Voor storingsvrije waarnemingen is het van groot belang dat er geen activiteiten in de omgeving plaatsvinden die de uiterst zwakke radiogolven uit het heelal verstoren. Een draaiende trekkermotor in de omgeving bijvoorbeeld is tijdens de waarnemingen uit den boze. Om die reden is rondom de antennevelden een grote oppervlakte grond aangekocht. Het terrein beslaat ruim 400 ha aan weerszijden van het Achterste diep. Slechts een klein deel hiervan wordt gebruikt voor de antennevelden op terpen. In 2010 werd het terrein ingericht.
LOFAR en natuur
Toen ASTRON kwam met haar plannen voor LOFAR was Het Drentse Landschap aanvankelijk niet blij. Er waren immers al plannen om ter weerszijden van het Achterste diep gronden te bestemmen voor natuur en het rechttrekken van de beek ongedaan te maken.
Speuren naar planten ©Jos Vink
Al snel bleek echter dat de plannen van ASTRON naadloos pasten binnen de plannen voor natuurontwikkeling. De oppervlakte aan natuur kon zelfs veel groter worden dan Het Drentse Landschap voor ogen had.
De natuur bestaat ruwweg uit drie delen: de feitelijke beek die nu weer kronkelt en van vistrappen is voorzien, het grasland aan beide oevers die alleen tussen de antennevelden intensief worden beheerd en verder zijn ingericht als weidevogelgebieden en het kwelmoeras met waterpartijen en schrale graslanden die voor een groot deel zijn gegraven om de aanleg van terpen waarop de antennes staan mogelijk te maken.

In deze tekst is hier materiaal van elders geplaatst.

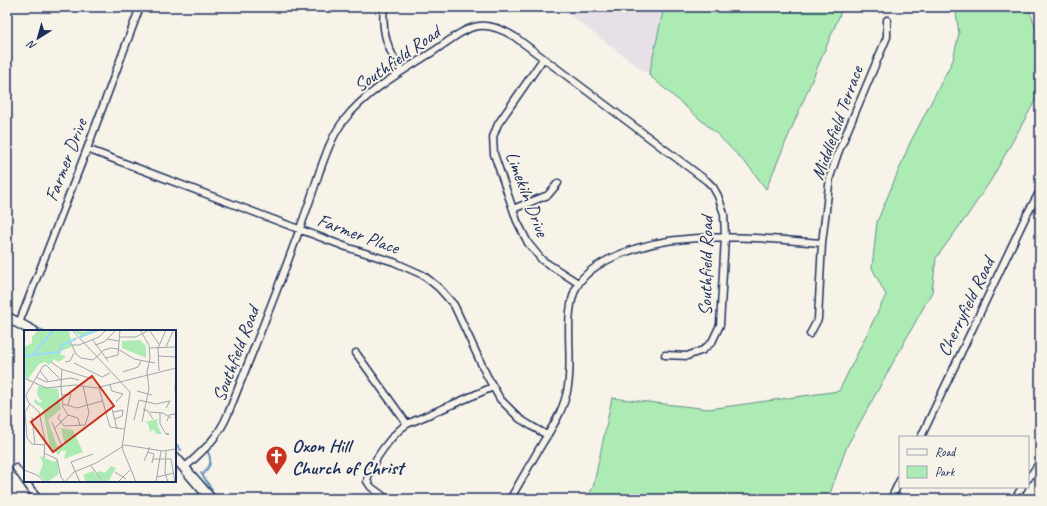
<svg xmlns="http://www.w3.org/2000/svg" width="1047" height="506" font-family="Caveat,sans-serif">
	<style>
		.built { fill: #e8e0e7 }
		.green { fill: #acecb4; stroke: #648e89 }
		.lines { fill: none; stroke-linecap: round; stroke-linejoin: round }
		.stream { stroke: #6895bd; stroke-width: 2 }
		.minor-casing { stroke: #1b2f5e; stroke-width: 9 }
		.secondary-casing { stroke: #1b2f5e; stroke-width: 12 }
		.minor { stroke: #f7f3e8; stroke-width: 6 }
		.secondary { stroke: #f7f3e8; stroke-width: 9 }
		.labels { text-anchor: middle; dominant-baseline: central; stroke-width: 4; stroke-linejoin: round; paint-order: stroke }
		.street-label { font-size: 19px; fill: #1b2f5e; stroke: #f7f3e8 }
		.poi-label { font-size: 19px; font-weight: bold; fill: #1b2f5e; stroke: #f7f3e8; text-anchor: start }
		.inset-river { fill: none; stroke: #9bd9fc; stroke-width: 2 }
		.inset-road { fill: none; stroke: #9fa5b1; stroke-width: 1 }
		.view { fill: #c8321e; fill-opacity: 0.15; stroke: #c8321e; stroke-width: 2 }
		.inset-edge { fill: none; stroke: #1b2f5e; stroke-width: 2 }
	</style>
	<rect width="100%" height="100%" fill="#f7f3e8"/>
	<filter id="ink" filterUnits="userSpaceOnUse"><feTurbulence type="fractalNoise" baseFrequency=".025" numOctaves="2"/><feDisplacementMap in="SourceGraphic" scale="8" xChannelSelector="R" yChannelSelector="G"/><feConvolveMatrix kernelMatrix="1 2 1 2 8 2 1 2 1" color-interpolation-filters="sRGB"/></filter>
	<g filter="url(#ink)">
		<path class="built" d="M559,7H664L649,75Z"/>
		<path class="green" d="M664,7H843L766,189L751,169L717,134L649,75Z
			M955,7H1028L1040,38V92L991,180L967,216L936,258L932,292L847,446L828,499H585L593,488L612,398L709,409L839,391L886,295L872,268L877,222L910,143L953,60L959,33Z"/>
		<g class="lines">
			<path class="stream" d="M30,324L43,331
				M175,443L181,450
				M201,473L212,490
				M203,475C209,466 213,464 208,452"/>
			<defs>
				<path id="minor" d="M384,7C381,32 388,51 402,71
					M543,59L498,124L493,137L494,154L517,221L528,243L542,260L578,283
					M87,149L349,248L394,262L423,275L439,288L454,305L486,374L500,399L520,419L533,427L547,435
					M513,209L548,195L558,183
					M19,323L87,149L140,7
					M810,334L818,319L822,243L830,177L838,153L887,37V20
					M356,353L407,424
					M921,437L1025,218L1040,191
					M16,468L25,481
					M184,468C203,451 218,438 228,414C252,353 277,292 299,231C306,212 313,192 319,173C326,154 332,135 345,119C368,90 403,71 434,51C465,30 478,14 515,37L707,181L713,187L718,196L724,214L725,237L720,325L712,342L703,350L687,356L665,355
					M1028,479L1040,462
					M25,481L38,499
					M387,499L371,487L367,481C370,463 393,433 407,424L493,387
					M510,499C521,481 531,462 542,444C553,426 565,408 568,386C573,357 564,322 574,293C585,258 653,241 686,239C731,235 777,239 822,243
					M891,499L900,480
					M1015,499L1022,487"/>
				<path id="secondary" d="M7,317L33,331
					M175,457L211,499"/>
			</defs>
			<use href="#minor" class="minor-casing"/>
			<use href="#secondary" class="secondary-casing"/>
			<use href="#minor" class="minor"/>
			<use href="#secondary" class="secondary"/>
		</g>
	</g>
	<defs>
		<symbol id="church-pin" viewBox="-11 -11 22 30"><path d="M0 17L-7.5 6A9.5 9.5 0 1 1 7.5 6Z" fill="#c8321e" stroke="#f7f3e8"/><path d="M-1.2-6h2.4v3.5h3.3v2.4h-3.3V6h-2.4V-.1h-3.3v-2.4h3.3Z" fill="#fff"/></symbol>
	</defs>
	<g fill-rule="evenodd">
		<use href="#church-pin" x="264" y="444" width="25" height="34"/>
	</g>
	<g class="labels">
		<g class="street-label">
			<text transform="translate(397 59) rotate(-35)">Southfield Road</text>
			<text transform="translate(837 123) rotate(-70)">Middlefield Terrace</text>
			<text transform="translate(66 160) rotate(-69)">Farmer Drive</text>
			<text transform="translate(527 194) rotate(69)">Limekiln Drive</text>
			<text transform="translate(358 234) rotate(20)">Farmer Place</text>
			<text transform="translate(706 266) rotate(-89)">Southfield Road</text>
			<text transform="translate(966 307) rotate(-64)">Cherryfield Road</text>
			<text transform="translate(236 354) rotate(-69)">Southfield Road</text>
		</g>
		<g class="poi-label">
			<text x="292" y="446">Oxon Hill<tspan x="292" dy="22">Church of Christ</tspan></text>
		</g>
	</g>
	<g transform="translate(24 330)">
		<rect width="152" height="152" fill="#f7f3e8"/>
		<path d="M14,0H45L48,17L37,21L36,24L41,26V28L34,32L30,29L25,35L21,32L15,34L4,49L0,46V17L8,13V7ZM49,0L58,2L76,0L58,7ZM116,10L122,16V28L98,18V11ZM14,56L34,59L37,79L24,90L33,116H41L37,98L49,100L59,122L40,129L42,120L37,121L35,125L26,118L19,79L10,72L11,69L16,73L18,71L13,65ZM133,89L134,97L138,104H132L130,99L126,102L124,94L121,92ZM16,126L30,132L33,130L35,144L23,152L15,145L19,134ZM87,136L92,138L84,152H80L72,143L77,141L81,143ZM69,141L72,144L78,152H62L59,145Z" fill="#acecb4"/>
		<path class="inset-river" d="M56,7L74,0M0,25L7,26L30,0M7,25L36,22L37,16L53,8"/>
		<path class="inset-road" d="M48,0L106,62L98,118L112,152M116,0L125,15L126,28L123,42L125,58L118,92M125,0L135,14M95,7H112L125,0M68,9L84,31M83,9L95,11M47,13L52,24L57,28L69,30L80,20L87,18L94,19L110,29L131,33M48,15H55L75,7L82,0M71,15L80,12L92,0M142,17L149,1M126,18L151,17M134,26L152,27M82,28L94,25L96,0M27,32L37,39L68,49M41,32L46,31L50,23M50,33L78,47L86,43M16,41L24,51M135,41L134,18L142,0M99,42L114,37L117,31M12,47L22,52L47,48L55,50M0,48L22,58L51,55L72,58L152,38M86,55L88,61L99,64L92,72M75,58L86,97L100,99M113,61L128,65M151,61L152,38M38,65L47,64L44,75M6,74L1,82L3,108L8,114L21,115M39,74L53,78L78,71M88,79L93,99M119,79L124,81L129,89M89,82L99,80L98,86L91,89M126,82L139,83L147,88M136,83V94L142,104H145H142M36,84L34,88L40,96L61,95L65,83L59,56M44,85L54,88L56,96M8,87L11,114M110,90L115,70L132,74L146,71L142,78M143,91L145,85L152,84M28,92L37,114M31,98L44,85L39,77L37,57L38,39M142,121L141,143L144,152M124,122L130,124L128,133M20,123L33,129L37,147L41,152M20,128L21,110L15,82L4,72L2,65L19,36L22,35L36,49M129,129H147L151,152M120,131L126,117M67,136L79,152M0,140L13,145L21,152M91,142L102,149M133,147L150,143M41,152L50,142L72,133L101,115L139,121L152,119M56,152L47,132L69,124M94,152L106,140M132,152L137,121"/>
		<path class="view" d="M68,46L90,76L29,122L7,92Z"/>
		<rect width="152" height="152" class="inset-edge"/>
	</g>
	<rect width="1047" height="506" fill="none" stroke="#f7f3e8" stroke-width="24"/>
	<rect x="12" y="12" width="1023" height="482" fill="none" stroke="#1b2f5e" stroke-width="1.5" filter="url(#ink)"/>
	<rect x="899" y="436" width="130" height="52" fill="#f7f3e8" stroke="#9fa5b1"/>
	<rect x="907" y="449" width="20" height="6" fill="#f7f3e8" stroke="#9fa5b1"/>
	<text x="935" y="456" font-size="12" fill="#1b2f5e">Road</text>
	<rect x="907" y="466" width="20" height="12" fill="#acecb4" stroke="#9fa5b1"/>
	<text x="935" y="476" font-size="12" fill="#1b2f5e">Park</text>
	<g transform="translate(38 38) rotate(217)" stroke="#f7f3e8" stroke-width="3" paint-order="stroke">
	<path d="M0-3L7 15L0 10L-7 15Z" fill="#1b2f5e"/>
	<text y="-6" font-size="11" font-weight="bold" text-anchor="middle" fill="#1b2f5e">N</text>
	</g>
</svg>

Het natuurgebied heeft zich in korte tijd ontwikkeld tot een belangrijk vogelreservaat. Roelof Manting die samen met anderen de broedvogels en de wintervogels inventariseert heeft diverse zeldzame vogels genoteerd en schreef daarover in ons IVN tijdschrift Hondsrug en Veenlanden. Zie de links hierna.
Bruine kiekendief man met nestmateriaal
in het LOFAR-gebied, ©Lenie Doornkamp
Minder bekend is dat het gebied ook floristisch uitermate interessant is. De IVN plantenwerkgroep inventariseerde in de zomer van 2020 het westelijk gedeelte van het terrein. Een indrukwekkende plantenlijst met diverse zeldzaamheden was het resultaat. Jos Vink, lid van de plantenwerkgroep, schreef daarover een verslag.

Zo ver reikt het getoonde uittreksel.